▸ **Task objective**
Using the data that follows, output only the lines from the line with "Nuestras Apps" up to and including the line with "Охлаждающая жидкость замена Suzuki SX4", exactly, leaving pictures aside.

▸ **Stored dataset items**
========
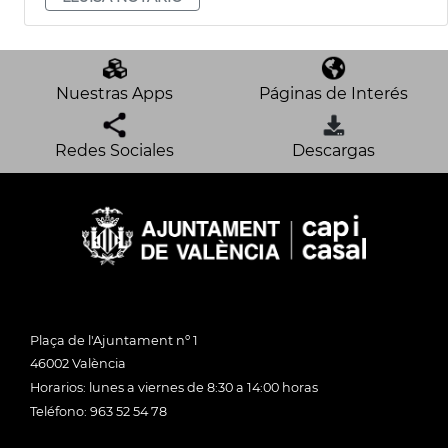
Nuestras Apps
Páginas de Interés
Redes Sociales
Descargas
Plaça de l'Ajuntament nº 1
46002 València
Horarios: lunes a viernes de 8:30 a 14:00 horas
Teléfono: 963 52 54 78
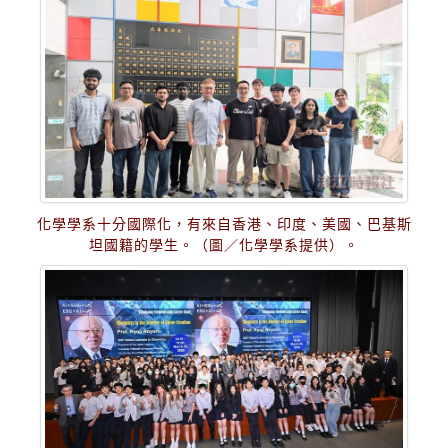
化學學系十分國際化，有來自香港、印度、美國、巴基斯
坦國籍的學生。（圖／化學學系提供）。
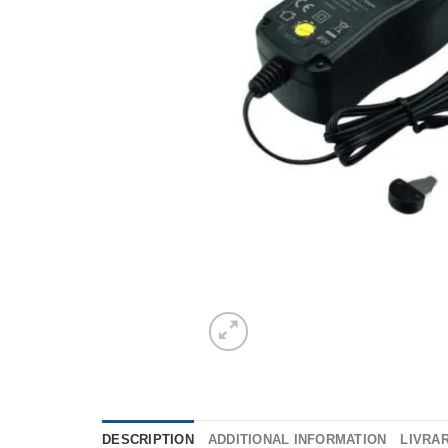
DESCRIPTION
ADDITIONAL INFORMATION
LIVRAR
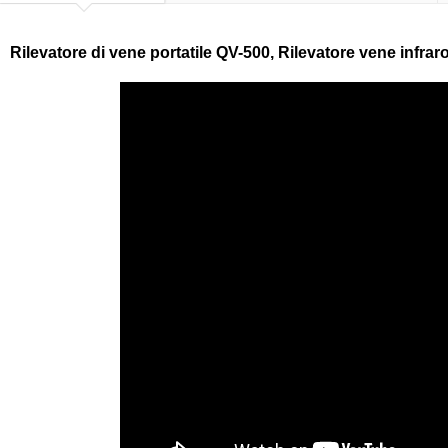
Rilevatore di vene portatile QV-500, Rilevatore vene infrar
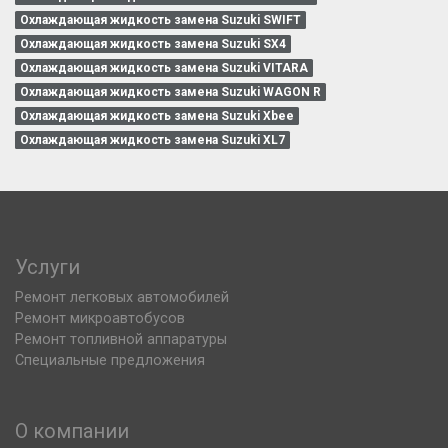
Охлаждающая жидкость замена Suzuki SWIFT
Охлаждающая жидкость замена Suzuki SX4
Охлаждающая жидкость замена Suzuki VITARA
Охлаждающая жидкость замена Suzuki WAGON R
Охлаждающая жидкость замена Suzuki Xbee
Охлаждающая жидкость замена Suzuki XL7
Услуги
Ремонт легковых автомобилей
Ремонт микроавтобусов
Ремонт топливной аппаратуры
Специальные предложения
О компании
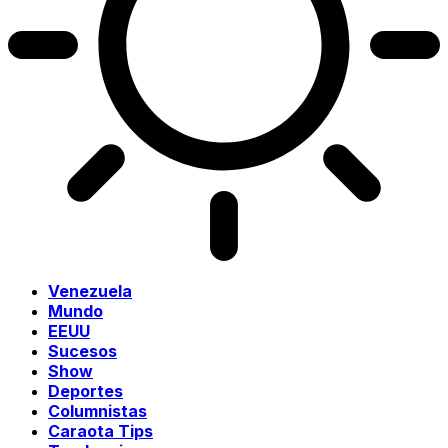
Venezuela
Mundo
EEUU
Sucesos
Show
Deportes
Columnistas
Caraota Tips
========
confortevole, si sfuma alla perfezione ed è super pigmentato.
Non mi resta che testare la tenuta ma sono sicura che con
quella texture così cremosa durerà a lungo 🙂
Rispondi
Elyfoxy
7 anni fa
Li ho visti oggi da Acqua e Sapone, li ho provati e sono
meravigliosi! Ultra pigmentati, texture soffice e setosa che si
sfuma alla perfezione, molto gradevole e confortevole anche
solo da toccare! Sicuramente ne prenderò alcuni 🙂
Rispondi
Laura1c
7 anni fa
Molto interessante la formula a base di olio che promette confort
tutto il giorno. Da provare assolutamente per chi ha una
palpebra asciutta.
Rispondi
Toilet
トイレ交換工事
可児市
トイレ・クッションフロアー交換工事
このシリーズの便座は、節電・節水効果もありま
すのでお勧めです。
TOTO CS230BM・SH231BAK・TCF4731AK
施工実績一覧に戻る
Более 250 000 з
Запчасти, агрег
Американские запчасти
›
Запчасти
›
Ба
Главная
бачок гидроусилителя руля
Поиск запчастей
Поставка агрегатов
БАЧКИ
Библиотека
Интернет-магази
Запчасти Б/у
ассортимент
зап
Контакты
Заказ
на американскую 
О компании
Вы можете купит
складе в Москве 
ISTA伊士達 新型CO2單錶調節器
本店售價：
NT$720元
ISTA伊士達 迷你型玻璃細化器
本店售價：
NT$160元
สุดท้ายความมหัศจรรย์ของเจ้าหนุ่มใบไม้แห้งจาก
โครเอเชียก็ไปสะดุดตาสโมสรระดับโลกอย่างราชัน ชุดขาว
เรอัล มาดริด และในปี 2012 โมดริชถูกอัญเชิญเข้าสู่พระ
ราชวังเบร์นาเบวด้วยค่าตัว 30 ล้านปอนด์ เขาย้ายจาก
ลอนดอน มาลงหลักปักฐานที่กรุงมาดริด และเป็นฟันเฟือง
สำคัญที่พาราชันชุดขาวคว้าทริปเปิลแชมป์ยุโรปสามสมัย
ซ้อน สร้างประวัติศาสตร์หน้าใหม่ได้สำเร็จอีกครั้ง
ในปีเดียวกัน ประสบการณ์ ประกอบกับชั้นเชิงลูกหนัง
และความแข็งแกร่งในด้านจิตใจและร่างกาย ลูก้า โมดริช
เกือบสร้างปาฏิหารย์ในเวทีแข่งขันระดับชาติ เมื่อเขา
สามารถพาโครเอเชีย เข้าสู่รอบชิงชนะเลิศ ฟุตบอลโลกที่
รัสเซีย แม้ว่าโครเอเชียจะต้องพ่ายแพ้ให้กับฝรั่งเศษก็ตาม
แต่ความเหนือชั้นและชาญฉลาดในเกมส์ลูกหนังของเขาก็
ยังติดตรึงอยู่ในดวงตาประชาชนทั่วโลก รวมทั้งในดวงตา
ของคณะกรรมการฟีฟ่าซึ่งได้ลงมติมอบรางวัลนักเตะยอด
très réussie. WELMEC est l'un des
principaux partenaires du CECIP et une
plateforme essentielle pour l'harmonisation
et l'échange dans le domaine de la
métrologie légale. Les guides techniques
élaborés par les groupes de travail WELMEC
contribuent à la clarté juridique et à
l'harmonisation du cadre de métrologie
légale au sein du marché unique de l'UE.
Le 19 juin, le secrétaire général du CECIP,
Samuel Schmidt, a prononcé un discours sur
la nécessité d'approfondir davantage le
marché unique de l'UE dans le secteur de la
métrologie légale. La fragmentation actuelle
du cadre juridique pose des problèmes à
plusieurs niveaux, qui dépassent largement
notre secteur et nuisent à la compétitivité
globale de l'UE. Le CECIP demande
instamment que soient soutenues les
========
▸ **Solution**
Nuestras Apps
Páginas de Interés
Redes Sociales
Descargas
Plaça de l'Ajuntament nº 1
46002 València
Horarios: lunes a viernes de 8:30 a 14:00 horas
Teléfono: 963 52 54 78
化學學系十分國際化，有來自香港、印度、美國、巴基斯
坦國籍的學生。（圖／化學學系提供）。
DESCRIPTION
ADDITIONAL INFORMATION
LIVRAR
Rilevatore di vene portatile QV-500, Rilevatore vene infrar
Охлаждающая жидкость замена Suzuki SWIFT
Охлаждающая жидкость замена Suzuki SX4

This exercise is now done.